No, I know nothing of the company. I do know that another member of the forum here bought a Chinese BLDC motor and controller package for a single motor installation and had serious problems with the controller to the point where last I heard he was trying to build his own controller for it. When it comes to Chinese products like this, all I can say is buyer beware.

A couple of points:

I was hesitant about replying to your first post because I think wheel motors are a waste of time for on-road EVs. But I didn't know what size EV you were doing. 

Any wheel or hub motor would have to be brushless, AC or BLDC, and therefore must be obtained in a motor/controller package. 

Such motor/controller packages can work well for scooters and motorbikes if applied as intended by the manufacturer.

Any deviation from the norm on installation will require good support from the manufacturer, which is unlikely with a Chinese product.

I know nothing about you or your capabilities or your project. If this is you first attempt into the EV world, I strongly recommend you back off the multiple motor approach and do a common single motor drive. Get your EV legs and then try something more exotic.

Regards,

major


----------



## cyclops2 (Feb 12, 2011)

Pachinko

Major has given you the very best & most pratical advice possible for what should be your first E V.

I also think a EV bicycle fully completed & running very well, will give you a good basis for a EV conversion of a motorcycle after that.

At that point you will have become experienced in several trades needed to convert a car to electric power.

Or you will say. 
It is not worth so much time & money to not have a 10 year / 100,000 mile reliability.

Conversion CAN cause a terrible amount of personal & public injuries.

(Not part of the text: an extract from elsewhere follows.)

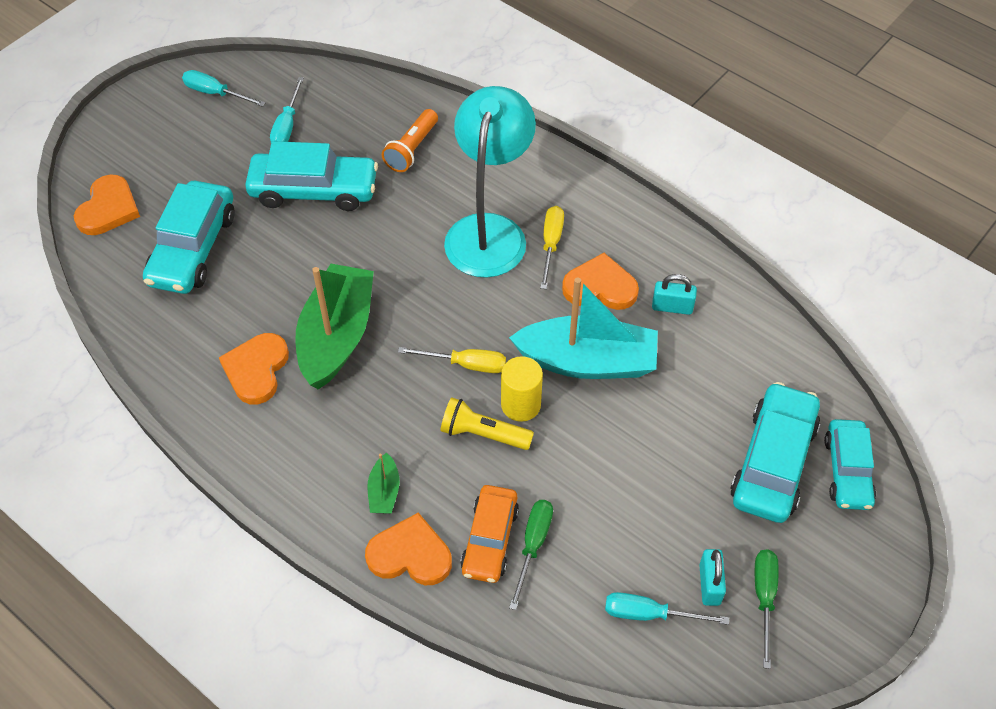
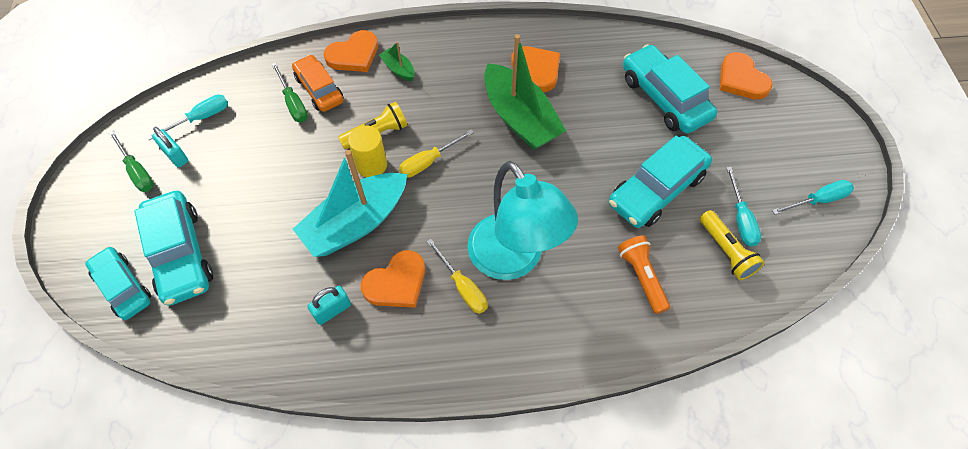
camera: 135 degrees right, 5 degrees up
(287, 126) = (740, 219): turquoise screwdriver -> turquoise screwdriver turned 150 degrees counterclockwise
(330, 117) = (726, 251): none -> yellow flashlight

Take it a little slower. There is no real rush.

Good luck


----------



## wherethere42 (Feb 28, 2011)

When rounding a turn in ANY 4 wheeled vehicle the outside tires must make more revolutions due to traveling a longer distance. The inside tires are "taking a short-cut" and travel a shorter distance around the turn. lockers and posi tracs in a differential (round chunk of the axle where the gears are) allow for one tire to free spin around turns but lock both sides if the drive side loses traction and regular "2wd" are really basically 1wd. If you were to take away this action of a free turning wheel and tires on both sides want to make the same revolutions
1. it will be hard to turn, especially AWD
2. your gonna wear out tires quick and unevenly

If you've ever driven anything with the spider gears and carrier all welded together in the axle you would understand this... chirp!chirp!chirp!chirp! around every turn and scared looks from pedestrians in parking lots! haha
Now I dont know alot about EV's and i'm trying to learn so i dont know how awd with elec motors at all four wheels will respond. i would guess similar but you may or may not notice as much depending on the weight of vehicle, torque of the motors and your driving style. the motor may soak up the resistance? seems this will just make all the motors work harder in a turn and you are using power you dont need anyways. anybody tried this, 4 wheels 4 motors?


----------



## Pachinko (Feb 22, 2011)

Hi guys!

I finally bought the BLDC motors and, as you told me, my first problem right now is the controller. I have some "instructions" (actually it is a sticker with a picture instead of real instructions) where I have the name of each wire, but I don't really know what to do with all the wires (an example is the POWER LOCK wire).

Could you help me with this if I show you this picture?

Thank you very much.


----------



## Gulah (Feb 24, 2010)

Amazing, this is a great question that I also had, but the doubt still remains, can the Curtis controller, for example, control the motors by torque?


----------